SARAVANAMUTTA: I think these elements have calculated that, the government will only get support from the majority Sinhala community and that it has to present itself as the champions and defenders of that community. And that community is under siege, both from a resurgent LTTE and well as from other minority groups in the country, particularly the Muslims, but there've also been attacks on evangelical Christian churches.

But I think the argument here is is that the ruling power, the family, the dynasty, wants to present itself as the real defenders of the Sinhala Buddhist constituency and therefore they want to make out that it is under siege and therefore that they are even more relevant and pertinent as the defenders and champions of this particular constituency.

LAM: You mentioned a resurgent LTTE. Is there evidence of this that they're regrouping in some way
?

SARAVANAMUTTA: Well soon after the resolution and the Human Rights Council in Geneva was passed in March, of this year, the government did say that there were some individuals who had been given the task of reviving the LTTE and that there were blueprints for high level political assassinations et cetera.

People were taken into detention and eventually, we were told that the particular individual who was given this task was killed in a shootout whilst trying to escape or something along those lines.

But it's that constant need to remind the people that the 'threat' is ever present, although the military dimension of it was defeated in 2009, the threat is ever present and as long as that's the case, it is only we, and we alone, who can defend it.

LAM: And, of course, one of the arguments is that the Tamil regions, in the north and east, that if you look after those regions properly, then there will be no support for the LTTE. Is the government doing the right thing here as far as you can tell? Is the government bringing the Tamils back into the fold?

SARAVANAMUTTA: Well, as I said to you earlier, I mean you have institutionalised militarisation, which is most acutely felt in the north and east, where the military is involved in the economy, for example, from growing and selling vegetables through running hotels and managing golf courses and you name it. So it's evolved in the economy.

It's involved in civilian governance. There is hardly any space for civil society activity, which have shrunk considerably, so there are violations with regard to the freedom of speech, with regard to the freedom of assembly. So in that respect, the people in the north and east feel very much that they are being treated as something kind of subjugated community.

Furthermore, as far as the north and east is concerned, the over reliance or over dependence prioritisation of economic development from the centre has involved very little consultation and participation with the people whose lives it directly affects. So they feel left out of this whole developmental push.
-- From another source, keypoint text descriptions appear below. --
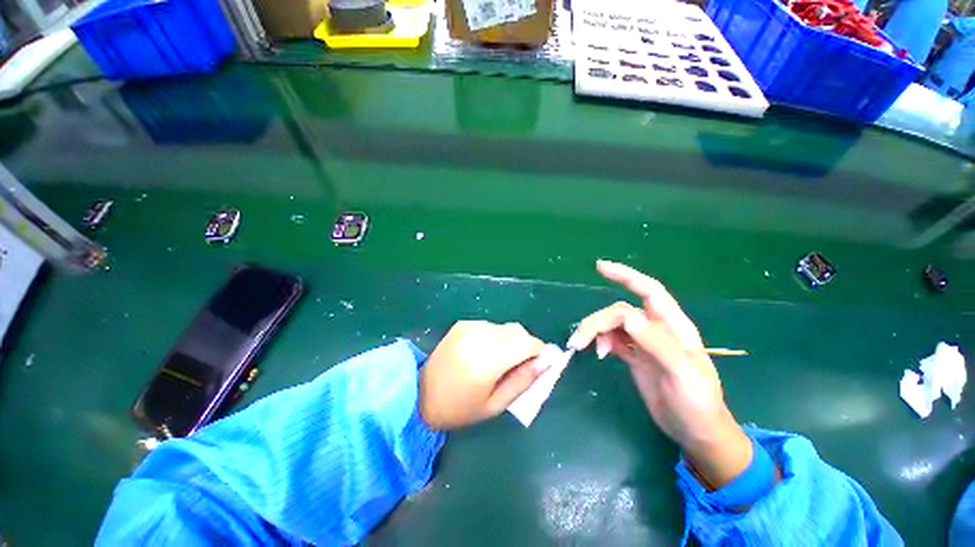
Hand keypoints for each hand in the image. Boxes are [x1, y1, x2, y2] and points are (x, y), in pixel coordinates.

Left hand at [420, 321, 546, 429]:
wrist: (421, 393)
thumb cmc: (459, 407)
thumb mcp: (495, 405)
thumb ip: (523, 381)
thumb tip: (545, 362)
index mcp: (487, 360)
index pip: (527, 343)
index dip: (538, 352)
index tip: (536, 365)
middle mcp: (479, 336)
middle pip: (518, 330)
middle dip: (525, 346)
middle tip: (518, 366)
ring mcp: (470, 326)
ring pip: (506, 327)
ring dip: (511, 341)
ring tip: (498, 361)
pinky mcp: (464, 323)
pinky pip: (491, 326)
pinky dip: (496, 337)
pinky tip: (484, 352)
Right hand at [568, 261, 751, 488]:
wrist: (696, 433)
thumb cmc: (698, 403)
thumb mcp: (682, 374)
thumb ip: (656, 343)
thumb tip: (627, 316)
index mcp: (672, 326)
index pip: (648, 291)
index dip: (625, 276)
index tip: (599, 267)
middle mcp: (656, 329)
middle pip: (620, 312)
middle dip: (598, 321)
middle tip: (580, 340)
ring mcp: (643, 342)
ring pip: (613, 325)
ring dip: (595, 331)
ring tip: (584, 347)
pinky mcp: (634, 356)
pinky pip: (611, 340)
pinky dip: (600, 342)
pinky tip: (599, 353)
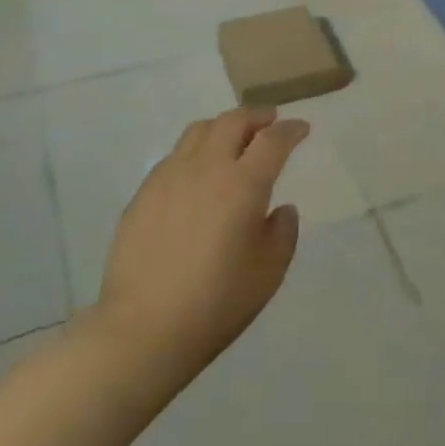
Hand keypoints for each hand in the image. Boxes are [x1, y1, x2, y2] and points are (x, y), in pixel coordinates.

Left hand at [97, 107, 307, 380]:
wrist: (143, 329)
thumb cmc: (217, 302)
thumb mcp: (269, 272)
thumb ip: (283, 232)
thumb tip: (280, 209)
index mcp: (244, 184)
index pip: (273, 140)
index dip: (291, 129)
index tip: (301, 128)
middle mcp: (207, 167)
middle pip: (233, 121)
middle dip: (257, 116)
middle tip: (270, 121)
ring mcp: (170, 176)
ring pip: (199, 130)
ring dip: (223, 126)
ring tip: (232, 138)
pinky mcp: (143, 192)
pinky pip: (175, 155)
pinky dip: (195, 151)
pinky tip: (197, 173)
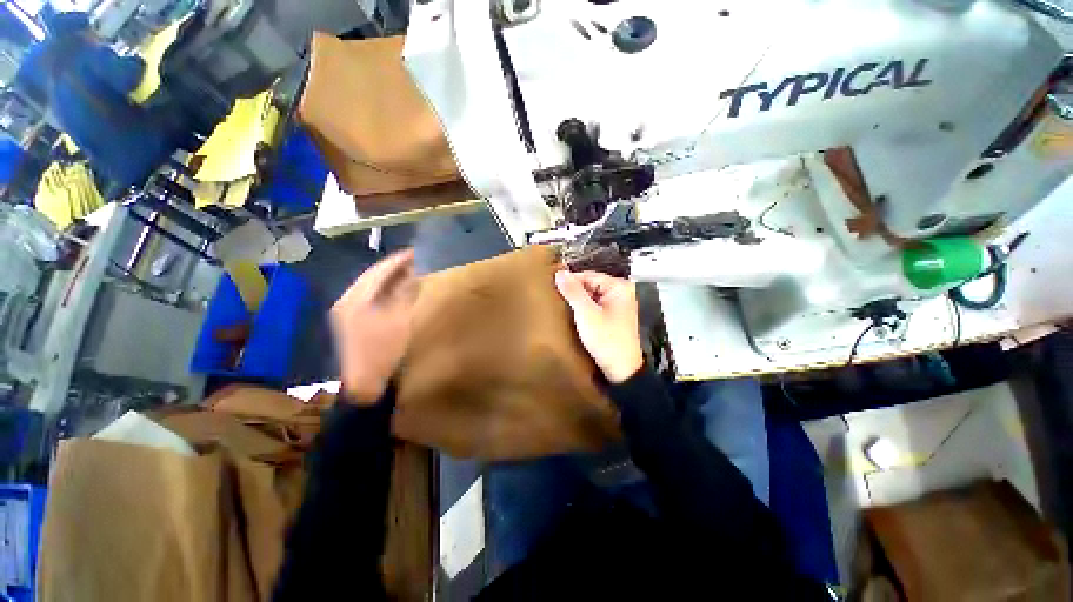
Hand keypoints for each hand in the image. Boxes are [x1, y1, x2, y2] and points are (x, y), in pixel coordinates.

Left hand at [331, 249, 418, 403]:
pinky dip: (387, 294)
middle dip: (394, 269)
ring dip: (391, 281)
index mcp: (355, 300)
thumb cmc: (383, 352)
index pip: (377, 272)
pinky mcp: (353, 324)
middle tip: (416, 262)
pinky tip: (400, 294)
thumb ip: (406, 296)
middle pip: (373, 278)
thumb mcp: (399, 321)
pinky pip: (372, 300)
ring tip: (411, 274)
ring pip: (372, 289)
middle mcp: (348, 302)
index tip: (415, 252)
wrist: (363, 387)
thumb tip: (415, 276)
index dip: (397, 261)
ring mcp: (348, 314)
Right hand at [555, 270, 643, 383]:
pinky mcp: (614, 316)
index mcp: (619, 287)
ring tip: (563, 309)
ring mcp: (618, 305)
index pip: (588, 276)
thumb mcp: (586, 314)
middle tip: (556, 300)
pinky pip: (595, 306)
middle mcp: (621, 292)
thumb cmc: (606, 340)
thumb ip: (573, 292)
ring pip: (591, 296)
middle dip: (574, 293)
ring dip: (578, 302)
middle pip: (590, 285)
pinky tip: (573, 317)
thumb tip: (560, 273)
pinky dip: (584, 311)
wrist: (621, 370)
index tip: (553, 289)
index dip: (570, 282)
And thirdly, finally, they want to know the truth. They want to know the truth in terms of what has happened to their family members, who they saw in the last days of the war, who either surrendered or were taken in.

They want to find out as to what has happened to them. So that whole question of truth and accountability of an acknowledgment of them having gone to hell and back, as it were, is pivotal for them to even begin to conceive of themselves as equal citizens in Sri Lanka today.

LAM: Is there not even a little glimmer of hope for change in Sri Lanka?

SARAVANAMUTTA: Well, I hope there is always space for a glimmer of hope in that, yes, there has been some economic development. As someone said, "Things look better, but they feel worse."

LAM: But how will that come about if there's still this very close intimate relationship between the executive and the military?

SARAVANAMUTTA: Well, this is the thing. It's that we do need for this sort of political architecture the institutions and processes to facilitate, national unity, reconciliation et cetera, there has to be considerably regime reform.

There has to be a change of the mindset and to recognise is that Sri Lanka is a diverse, pluralistic society and that formal functioning institutions and processes of democracy need to reflect that. Popular pressure, popular agitation with the international support might be able to make some headway.